* [How to complete this task]: Reproduce all of the records below verbatim, preserving every line, including the blank ones.

Records from a data collection:
=======
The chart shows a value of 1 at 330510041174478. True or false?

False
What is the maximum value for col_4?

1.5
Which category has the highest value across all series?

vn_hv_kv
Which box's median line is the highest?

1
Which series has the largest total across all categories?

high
=======
* [Solution to this problem]:
The chart shows a value of 1 at 330510041174478. True or false?

False
What is the maximum value for col_4?

1.5
Which category has the highest value across all series?

vn_hv_kv
Which box's median line is the highest?

1
Which series has the largest total across all categories?

high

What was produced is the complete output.